=== PASSAGE ===
Sunday, March 14, 2010

2010 Kansas Music Hall of Fame Credits video

http://www.youtube.com/watch?v=-fTMExlF7SQ

Bill Lee, Kansas Music Hall of Fame Founder


KMHOF President Bill Lee honored by surprise induction
Kansas Music Hall of Fame founder and president, Bill Lee, was surprised at this year's induction show when his fellow board members joined him onstage and announced that he was being inducted into the Hall of Fame for all of his efforts on behalf of Kansas music over the years.
Lee spent 25 years as a radio disc jockey and program director; wrote a book about Kansas music in 1999 called Kansas Rockers...the First Generation ; moderates a Yahoo group devoted to discussing old Kansas and Kansas City music ; and for all he has done with the Kansas Music Hall of Fame.

Sunday, January 31, 2010

Interesting Biography of the Rising Suns/Young Raiders band members

The Rising Suns/Young Raiders/Southern Flavor 1962-1978 Postscript- 2009
On Sat. Jan 13, 2007 The Rising Suns were inducted into the Kansas Music Hall of Fame. Members of the first Topeka band, Greg Thompson, John Neal, Dave Newman, Donnie Wierman, Steve Dahl, Ron Mikkelson etc/ along with Steve Clark and Ken Weidenbach of the "combo- Rising Sun/Young Raider " bands were inducted. In March 2009 The Young Raiders were inducted in the Kansas Music Hall of Fame and 21 members who played in the band from 1967 to l971 were inducted. "......everybody played in the Young Raiders....." has been said many times but the musicians who came and went in the band were not your every day players. The following postscript may surprise you.

John Neal, vocalist, band leader. Several Rising Sun and Young Raider bands were built around his voice. John is still playing in Calif. He has a new (2006)blues CD out. After leaving the Young Raiders also played with The Germs and was inducted into the Kansas Music Hall of Fame with them in 2006. Johnny Neal stays busy performing with his band, Johnny Neal and Bluesprint.
=== EXTRACTED ENTRIES ===
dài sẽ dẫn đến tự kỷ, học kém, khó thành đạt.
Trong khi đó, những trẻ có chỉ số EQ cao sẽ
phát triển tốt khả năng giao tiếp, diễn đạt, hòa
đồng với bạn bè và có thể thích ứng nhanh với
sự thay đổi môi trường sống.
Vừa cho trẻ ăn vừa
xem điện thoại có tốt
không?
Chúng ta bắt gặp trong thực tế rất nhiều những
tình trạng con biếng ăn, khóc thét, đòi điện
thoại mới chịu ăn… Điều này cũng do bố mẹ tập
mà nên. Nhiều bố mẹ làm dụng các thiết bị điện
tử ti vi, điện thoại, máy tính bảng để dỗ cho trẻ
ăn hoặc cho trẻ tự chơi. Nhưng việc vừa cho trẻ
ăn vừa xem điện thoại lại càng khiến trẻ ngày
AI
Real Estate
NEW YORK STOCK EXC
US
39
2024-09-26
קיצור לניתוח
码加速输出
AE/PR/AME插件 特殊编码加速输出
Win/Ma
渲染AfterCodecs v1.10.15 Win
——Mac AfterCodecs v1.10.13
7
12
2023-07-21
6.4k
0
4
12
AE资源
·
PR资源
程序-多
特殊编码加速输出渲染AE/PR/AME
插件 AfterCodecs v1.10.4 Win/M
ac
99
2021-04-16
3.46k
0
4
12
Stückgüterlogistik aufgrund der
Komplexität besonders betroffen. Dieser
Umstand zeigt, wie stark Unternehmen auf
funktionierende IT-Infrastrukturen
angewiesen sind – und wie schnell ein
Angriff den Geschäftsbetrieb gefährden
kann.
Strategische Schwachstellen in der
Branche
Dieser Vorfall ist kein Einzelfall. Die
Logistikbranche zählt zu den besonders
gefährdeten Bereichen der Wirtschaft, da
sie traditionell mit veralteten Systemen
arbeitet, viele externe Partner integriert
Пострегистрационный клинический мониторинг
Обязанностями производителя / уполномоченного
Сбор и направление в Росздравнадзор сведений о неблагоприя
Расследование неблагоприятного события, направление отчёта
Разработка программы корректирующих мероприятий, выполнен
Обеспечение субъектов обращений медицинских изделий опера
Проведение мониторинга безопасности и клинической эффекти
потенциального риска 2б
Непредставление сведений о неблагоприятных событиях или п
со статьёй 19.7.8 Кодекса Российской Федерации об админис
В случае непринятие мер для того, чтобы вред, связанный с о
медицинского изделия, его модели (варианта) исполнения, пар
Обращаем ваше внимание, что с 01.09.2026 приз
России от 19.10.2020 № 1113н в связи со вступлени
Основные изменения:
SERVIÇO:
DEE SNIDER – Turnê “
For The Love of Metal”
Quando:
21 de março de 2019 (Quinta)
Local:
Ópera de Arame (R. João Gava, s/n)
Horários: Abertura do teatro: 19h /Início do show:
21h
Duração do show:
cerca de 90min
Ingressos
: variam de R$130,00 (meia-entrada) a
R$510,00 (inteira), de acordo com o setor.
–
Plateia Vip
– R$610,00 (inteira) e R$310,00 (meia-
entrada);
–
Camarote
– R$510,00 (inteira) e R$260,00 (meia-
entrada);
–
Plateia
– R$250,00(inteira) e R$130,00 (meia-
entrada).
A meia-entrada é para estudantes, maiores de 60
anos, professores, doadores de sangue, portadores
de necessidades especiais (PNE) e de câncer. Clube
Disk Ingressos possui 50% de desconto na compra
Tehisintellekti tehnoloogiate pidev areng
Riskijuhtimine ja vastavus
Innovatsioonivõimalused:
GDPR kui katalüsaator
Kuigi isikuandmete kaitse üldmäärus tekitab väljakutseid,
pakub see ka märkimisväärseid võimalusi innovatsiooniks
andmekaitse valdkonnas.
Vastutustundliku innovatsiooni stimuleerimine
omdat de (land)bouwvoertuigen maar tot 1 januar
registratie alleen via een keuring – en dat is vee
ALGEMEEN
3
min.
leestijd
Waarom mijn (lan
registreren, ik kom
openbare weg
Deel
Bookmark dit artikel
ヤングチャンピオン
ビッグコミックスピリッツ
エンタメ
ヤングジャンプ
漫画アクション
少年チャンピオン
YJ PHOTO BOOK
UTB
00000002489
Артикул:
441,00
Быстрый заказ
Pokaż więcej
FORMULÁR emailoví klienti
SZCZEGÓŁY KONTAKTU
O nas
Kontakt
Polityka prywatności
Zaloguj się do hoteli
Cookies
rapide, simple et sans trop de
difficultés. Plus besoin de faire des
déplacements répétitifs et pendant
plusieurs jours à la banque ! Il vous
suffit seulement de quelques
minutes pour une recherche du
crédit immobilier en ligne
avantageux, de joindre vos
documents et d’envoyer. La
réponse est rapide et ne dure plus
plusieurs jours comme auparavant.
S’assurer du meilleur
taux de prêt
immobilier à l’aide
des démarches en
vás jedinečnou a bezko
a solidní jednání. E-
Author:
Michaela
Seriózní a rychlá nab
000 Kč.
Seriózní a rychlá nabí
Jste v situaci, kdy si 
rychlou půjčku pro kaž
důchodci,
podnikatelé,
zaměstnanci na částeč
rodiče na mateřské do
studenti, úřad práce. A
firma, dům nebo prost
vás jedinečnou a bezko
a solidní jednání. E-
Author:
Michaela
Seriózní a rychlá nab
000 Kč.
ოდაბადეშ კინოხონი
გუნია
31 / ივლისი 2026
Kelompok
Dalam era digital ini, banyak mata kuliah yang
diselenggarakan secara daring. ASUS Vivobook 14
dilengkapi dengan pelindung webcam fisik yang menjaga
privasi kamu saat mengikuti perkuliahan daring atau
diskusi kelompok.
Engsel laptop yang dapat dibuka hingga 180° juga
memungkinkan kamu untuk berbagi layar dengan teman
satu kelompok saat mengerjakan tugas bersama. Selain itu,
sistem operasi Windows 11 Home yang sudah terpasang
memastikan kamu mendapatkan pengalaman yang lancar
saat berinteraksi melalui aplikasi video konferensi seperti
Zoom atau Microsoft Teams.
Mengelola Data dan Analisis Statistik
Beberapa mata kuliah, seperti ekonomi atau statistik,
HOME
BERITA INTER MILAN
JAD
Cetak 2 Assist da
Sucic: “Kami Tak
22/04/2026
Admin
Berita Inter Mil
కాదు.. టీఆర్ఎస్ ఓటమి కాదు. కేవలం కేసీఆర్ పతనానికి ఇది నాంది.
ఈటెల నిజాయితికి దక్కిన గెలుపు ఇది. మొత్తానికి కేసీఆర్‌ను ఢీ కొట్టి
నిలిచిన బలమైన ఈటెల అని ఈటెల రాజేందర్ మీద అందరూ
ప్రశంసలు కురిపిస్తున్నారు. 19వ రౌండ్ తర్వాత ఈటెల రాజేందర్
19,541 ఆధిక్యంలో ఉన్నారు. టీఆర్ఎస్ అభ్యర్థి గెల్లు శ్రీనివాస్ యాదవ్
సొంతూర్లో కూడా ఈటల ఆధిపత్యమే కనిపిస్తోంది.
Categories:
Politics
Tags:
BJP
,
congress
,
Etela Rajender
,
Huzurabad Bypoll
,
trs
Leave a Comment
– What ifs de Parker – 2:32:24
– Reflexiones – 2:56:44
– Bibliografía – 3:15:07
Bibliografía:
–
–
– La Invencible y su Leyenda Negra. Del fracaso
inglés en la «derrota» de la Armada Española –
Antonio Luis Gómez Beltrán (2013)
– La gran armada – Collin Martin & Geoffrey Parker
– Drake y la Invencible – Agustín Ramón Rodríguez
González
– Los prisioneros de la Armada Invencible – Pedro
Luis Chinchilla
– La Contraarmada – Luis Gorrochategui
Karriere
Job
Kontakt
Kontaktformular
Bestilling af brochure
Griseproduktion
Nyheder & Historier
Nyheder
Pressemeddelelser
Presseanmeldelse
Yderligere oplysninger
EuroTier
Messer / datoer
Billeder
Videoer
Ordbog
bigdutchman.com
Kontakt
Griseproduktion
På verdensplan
===
§ EXERCISE BRIEF
Copy out the Hall of Fame passage starting at "KMHOF President Bill" and ending at "with the Kansas Music Hall of Fame.", renaming "board members" as "trustees". The items can be set aside, since nothing here depends on them.

§ COMPLETED EXERCISE
KMHOF President Bill Lee honored by surprise induction
Kansas Music Hall of Fame founder and president, Bill Lee, was surprised at this year's induction show when his fellow trustees joined him onstage and announced that he was being inducted into the Hall of Fame for all of his efforts on behalf of Kansas music over the years.
Lee spent 25 years as a radio disc jockey and program director; wrote a book about Kansas music in 1999 called Kansas Rockers...the First Generation ; moderates a Yahoo group devoted to discussing old Kansas and Kansas City music ; and for all he has done with the Kansas Music Hall of Fame.